A pesar de la mejora en estos indicadores, el país enfrenta un aumento sostenido en la prevalencia de sobrepeso y obesidad y un aumento en el costo de una dieta saludable medido en paridad de poder adquisitivo, lo que limita el acceso a alimentos nutritivos para sectores vulnerables.
Datos clave
Los indicadores comparativos por periodos muestran una reducción sostenida de la inseguridad alimentaria moderada o grave en la última década. En paralelo, el número absoluto de personas con sobrepeso u obesidad creció de manera notable entre 2012 y 2024.
El encarecimiento de una dieta considerada saludable —calculada en dólares ajustados por paridad del poder adquisitivo— entre 2017 y 2025 representa un obstáculo adicional para hogares de menores ingresos.

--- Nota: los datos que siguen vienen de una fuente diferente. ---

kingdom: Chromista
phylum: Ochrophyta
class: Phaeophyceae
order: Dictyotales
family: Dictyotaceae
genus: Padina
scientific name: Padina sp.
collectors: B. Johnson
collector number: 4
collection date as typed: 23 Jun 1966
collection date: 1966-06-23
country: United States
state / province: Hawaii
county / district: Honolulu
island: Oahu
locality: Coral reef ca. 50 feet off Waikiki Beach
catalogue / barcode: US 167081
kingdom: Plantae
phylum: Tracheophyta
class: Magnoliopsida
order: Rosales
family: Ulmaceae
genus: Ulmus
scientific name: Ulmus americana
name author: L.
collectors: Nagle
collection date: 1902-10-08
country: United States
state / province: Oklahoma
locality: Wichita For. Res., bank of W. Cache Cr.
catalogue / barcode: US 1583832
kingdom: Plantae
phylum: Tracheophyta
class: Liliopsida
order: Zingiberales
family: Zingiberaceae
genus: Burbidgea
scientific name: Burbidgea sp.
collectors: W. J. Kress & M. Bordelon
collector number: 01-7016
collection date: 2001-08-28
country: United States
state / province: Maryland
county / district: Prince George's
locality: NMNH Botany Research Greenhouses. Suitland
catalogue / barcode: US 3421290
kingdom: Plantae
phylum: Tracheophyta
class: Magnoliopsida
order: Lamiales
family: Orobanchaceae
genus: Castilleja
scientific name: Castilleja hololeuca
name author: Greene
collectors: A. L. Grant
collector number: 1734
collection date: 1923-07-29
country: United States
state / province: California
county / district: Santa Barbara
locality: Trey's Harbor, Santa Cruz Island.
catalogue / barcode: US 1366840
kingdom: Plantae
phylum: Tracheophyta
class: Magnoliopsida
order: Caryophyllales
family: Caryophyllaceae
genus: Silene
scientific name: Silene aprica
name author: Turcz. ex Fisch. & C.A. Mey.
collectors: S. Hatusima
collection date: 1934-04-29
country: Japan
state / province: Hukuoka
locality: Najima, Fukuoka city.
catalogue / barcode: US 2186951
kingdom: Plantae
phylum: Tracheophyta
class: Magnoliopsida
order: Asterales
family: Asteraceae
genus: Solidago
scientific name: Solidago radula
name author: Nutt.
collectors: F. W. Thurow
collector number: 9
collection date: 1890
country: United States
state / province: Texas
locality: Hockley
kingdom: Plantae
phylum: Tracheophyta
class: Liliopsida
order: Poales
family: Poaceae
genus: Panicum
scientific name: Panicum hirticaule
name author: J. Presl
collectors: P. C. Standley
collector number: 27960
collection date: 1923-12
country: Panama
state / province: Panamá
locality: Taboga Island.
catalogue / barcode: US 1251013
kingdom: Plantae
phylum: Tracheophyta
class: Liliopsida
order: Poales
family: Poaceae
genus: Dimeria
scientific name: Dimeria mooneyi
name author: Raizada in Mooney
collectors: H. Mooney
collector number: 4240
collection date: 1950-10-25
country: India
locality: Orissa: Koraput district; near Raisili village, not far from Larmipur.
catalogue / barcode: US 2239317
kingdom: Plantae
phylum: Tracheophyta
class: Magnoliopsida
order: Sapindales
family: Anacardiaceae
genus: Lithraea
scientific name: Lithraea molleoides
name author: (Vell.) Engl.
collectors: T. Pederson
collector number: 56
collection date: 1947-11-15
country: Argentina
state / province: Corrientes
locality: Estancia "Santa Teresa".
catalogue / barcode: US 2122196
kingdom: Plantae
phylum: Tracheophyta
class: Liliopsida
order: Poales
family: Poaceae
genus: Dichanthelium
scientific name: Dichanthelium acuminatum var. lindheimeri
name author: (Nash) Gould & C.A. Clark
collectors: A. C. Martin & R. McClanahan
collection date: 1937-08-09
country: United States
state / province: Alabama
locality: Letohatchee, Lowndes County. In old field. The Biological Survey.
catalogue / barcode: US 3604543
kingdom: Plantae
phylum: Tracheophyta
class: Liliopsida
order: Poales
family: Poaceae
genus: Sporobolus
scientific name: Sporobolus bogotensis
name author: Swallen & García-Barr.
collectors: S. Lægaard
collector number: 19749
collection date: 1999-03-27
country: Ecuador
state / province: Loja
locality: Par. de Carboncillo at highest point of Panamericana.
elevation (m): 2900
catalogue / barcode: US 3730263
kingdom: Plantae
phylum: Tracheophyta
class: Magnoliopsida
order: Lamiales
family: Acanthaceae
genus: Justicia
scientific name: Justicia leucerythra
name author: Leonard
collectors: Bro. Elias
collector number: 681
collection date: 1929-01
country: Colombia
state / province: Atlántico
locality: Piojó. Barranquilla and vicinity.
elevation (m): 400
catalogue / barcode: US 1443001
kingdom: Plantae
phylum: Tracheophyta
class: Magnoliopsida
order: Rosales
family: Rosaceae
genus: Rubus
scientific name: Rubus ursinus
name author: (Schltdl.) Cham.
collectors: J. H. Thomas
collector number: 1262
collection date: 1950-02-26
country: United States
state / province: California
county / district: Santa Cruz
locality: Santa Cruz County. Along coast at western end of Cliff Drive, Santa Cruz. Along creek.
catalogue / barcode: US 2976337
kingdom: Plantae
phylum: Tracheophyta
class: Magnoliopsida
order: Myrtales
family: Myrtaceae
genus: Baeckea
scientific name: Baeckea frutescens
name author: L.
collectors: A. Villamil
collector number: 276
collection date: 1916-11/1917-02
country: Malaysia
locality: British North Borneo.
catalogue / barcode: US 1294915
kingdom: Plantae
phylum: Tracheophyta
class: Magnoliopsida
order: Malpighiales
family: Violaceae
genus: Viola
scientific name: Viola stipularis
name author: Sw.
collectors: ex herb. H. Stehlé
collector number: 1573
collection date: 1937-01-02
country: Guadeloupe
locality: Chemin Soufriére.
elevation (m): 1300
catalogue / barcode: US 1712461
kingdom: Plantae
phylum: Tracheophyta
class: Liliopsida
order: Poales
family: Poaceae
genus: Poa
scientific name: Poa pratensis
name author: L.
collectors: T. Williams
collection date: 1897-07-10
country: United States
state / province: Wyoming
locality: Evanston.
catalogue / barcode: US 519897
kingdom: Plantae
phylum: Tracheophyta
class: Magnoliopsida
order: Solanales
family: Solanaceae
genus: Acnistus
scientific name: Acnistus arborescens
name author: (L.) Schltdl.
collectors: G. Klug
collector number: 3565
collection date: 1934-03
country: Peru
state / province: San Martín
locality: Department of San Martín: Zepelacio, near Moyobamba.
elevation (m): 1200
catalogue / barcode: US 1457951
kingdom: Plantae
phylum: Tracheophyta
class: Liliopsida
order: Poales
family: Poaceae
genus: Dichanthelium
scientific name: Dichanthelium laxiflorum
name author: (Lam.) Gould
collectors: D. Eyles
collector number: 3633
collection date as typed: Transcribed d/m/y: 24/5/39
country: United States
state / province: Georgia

Malnutrición dual y desigualdad
La convivencia de inseguridad alimentaria con el aumento de la obesidad es una manifestación de malnutrición dual: grupos poblacionales que no acceden a dietas nutritivas conviven con dietas altas en calorías y baja calidad nutricional.
Reconocer las diferencias por entidad federativa, edad y nivel socioeconómico es clave para diseñar políticas focalizadas que combinen apoyo económico, regulación de precios y promoción de alimentos frescos y asequibles.
Qué sigue
Mantener la tendencia positiva en la seguridad alimentaria requiere políticas integradas que aborden tanto la disponibilidad y el acceso como la calidad de la dieta: compras públicas orientadas a la nutrición, programas escolares con insumos frescos y medidas para reducir los precios de alimentos saludables.
Es necesario además un seguimiento constante de los indicadores y mayor granularidad en los datos para orientar recursos a las poblaciones más afectadas.